To select how many parent test cases participate in reproduction, we experiment with the best 25% and 50% of test cases. Results (Figure 9) reveal that there is no improvement in mutation score except for S5. Therefore, we state that the fittest 25 % test cases are sufficient for parent selection.

4.6. Limitation of the Proposed Approach

The choice of mutation operators can significantly impact the test suite size and its effectiveness. A test case may be redundant for a set of mutants while it may not be so for other sets of mutants. Removing redundant tests could miss out some valuable test cases which otherwise may be good at detecting other types of faults. To establish a preponderance of the proposed approach, test cases were executed against traditional mutants also. The size and input type of the subject programs is a limitation of our study. At present, this study considers fixed integer inputs; however, it would be relevant to extend it for other data types, including dynamic arrays and strings. Moreover, further experimentation with varying and large program size can also be examined.

5. Conclusions

Test data generation is a time-consuming and critical process, which can be optimized using different search-based algorithms satisfying specific coverage measures. In the literature, mutation coverage is considered to be more powerful than other measures. However, taking mutation coverage as a stopping criterion may result in a large test suite. In this paper, a GA with the objective of low-cost mutation coverage (tdgen_gamt) is implemented for generating the test data. To generate the highly qualified test for fault detection, a fitness function is also proposed that maximizes the effectiveness as well as minimizes the complexity of each test case. Each test case in the solution set is different and non-redundant from others in killing the faults. To preserve the valuable test cases in each iteration, the concepts of ’elitism’ along with ’intensification’ and ’diversification’ are employed; it speeds up the process of convergence.
A good number of experiments are performed on widely used 14 Java programs to tune the control parameters and to mitigate the effects of random generation. We compared the results with a popular automatic tool in academia Evosuite and Initial Random tests. These three techniques do not perform equally in identifying the mutants with low-cost test data. Major findings of this experimental work are listed below.
  • Empirically, the obtained test suite could detect on average 87.83% (tdgen_gamt), 96.35% (Evosuite), and 79.6% (Initial Random tests) executable traditional faults irrespective of test suite size.

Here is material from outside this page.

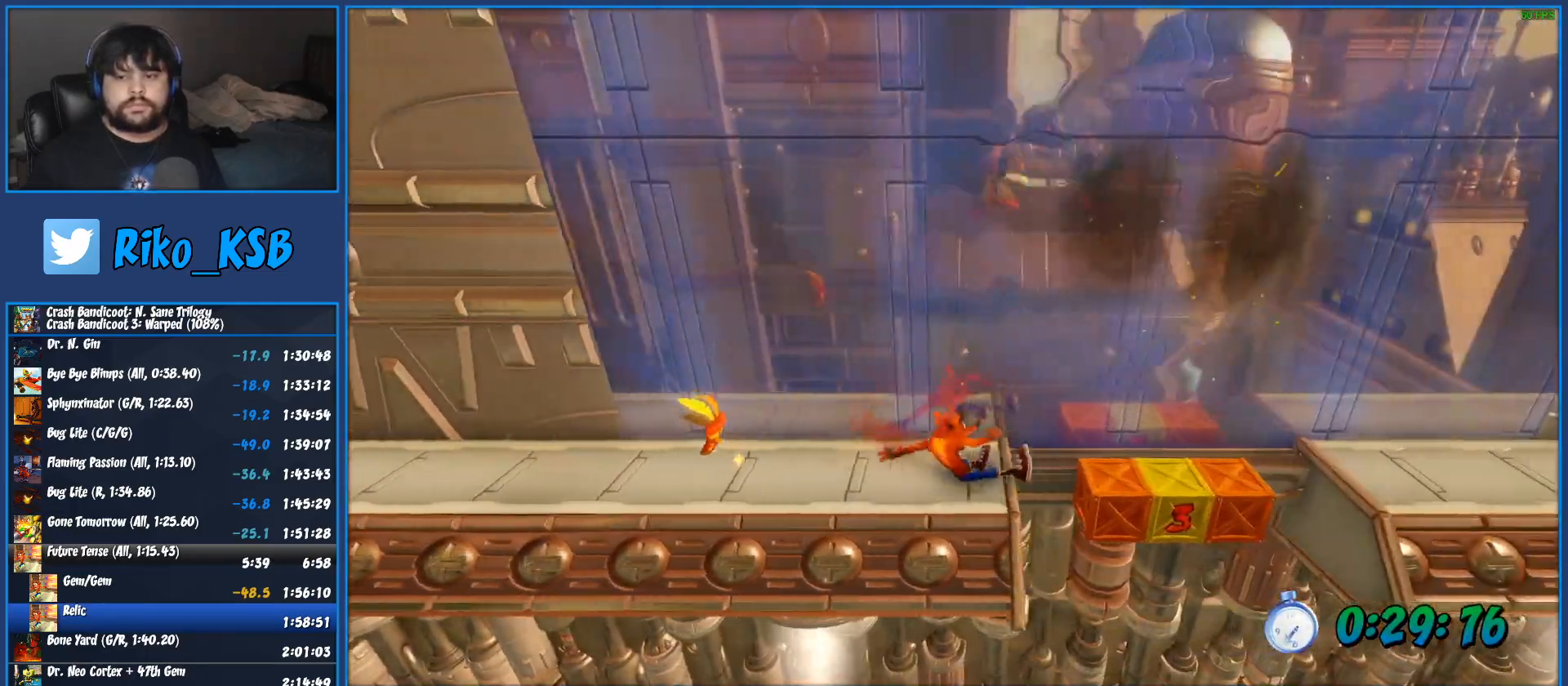
{"buttons": ["CROSS", "DPAD_RIGHT"], "left_stick": "center", "events": [[50, "SQUARE", "down"], [367, "SQUARE", "up"], [383, "CROSS", "up"], [383, "R1", "up"], [450, "CROSS", "down"]]}
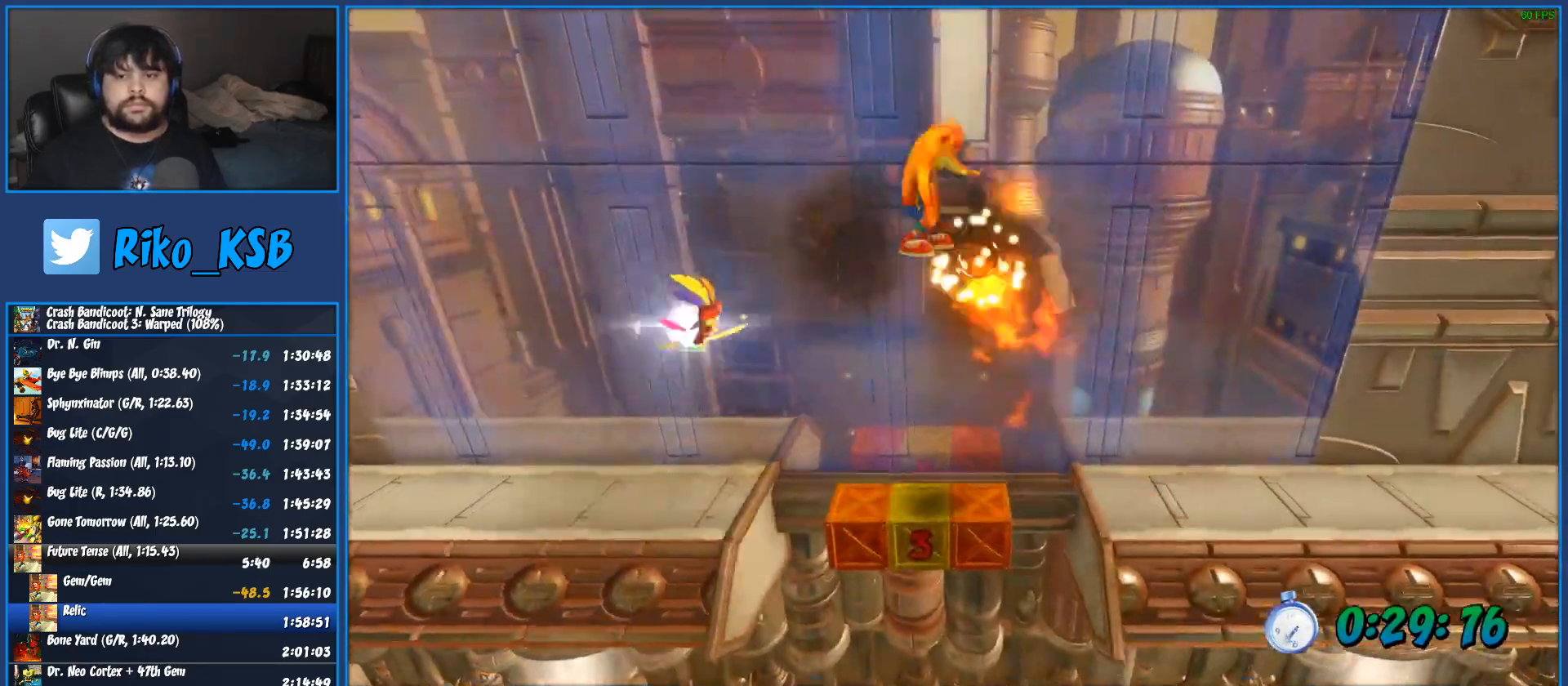
{"buttons": ["DPAD_RIGHT"], "left_stick": "center", "events": [[417, "CROSS", "up"]]}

This anomaly of preponderance can be explained on the account of measuring the effectiveness of the approach by considering the size of the test suite (test case efficiency). The proposed approach detects the maximum number of mutants with fewer and less complex test cases.
  • Additionally, we also analyze the detection rate of each fault type from each of the approaches. The results report that tdgen_gamt could perform equally at finding the stubborn mutants. Meanwhile, only 0.3%, 1.1%, and 1.9% SDL-ODL mutants are identified as stubborn by tdgen_gamt, Evosuite, and Initial Random tests, respectively. This indicates tdgen_gamt successfully killed approximately all the mutants and may easily detect stubborn mutants.
  • Also the removal of redundant tests raises the efficiency of the approach. In particular, based on the conducted study, our approach tdgen_gamt generates 13%, 205% more efficient and 18%, 60% reduced test suite than Evosuite and Initial Random tests respectively. A set of test cases that is redundant for one set of mutants may not be redundant for another set of mutants.
  • During reproduction, crossover operation is performed only once on each parent test case. This choice of reproduction operator also lowers the time complexity of tdgen_gamt.
  • The use of elitism helps in fast convergence.
  • The suggested fitness function appropriately guides the search process by finding the highly effective and less complex test cases in terms of finding the faults.
  • Our approach successfully qualifies the stability test and fails only 5% (on average) in identifying more than 90% mutants.
  • Use of low-cost mutation operators (produces 80% fewer mutants than traditional mutants) makes it easily adaptable by others.

Author Contributions

All authors contributed equally to this work.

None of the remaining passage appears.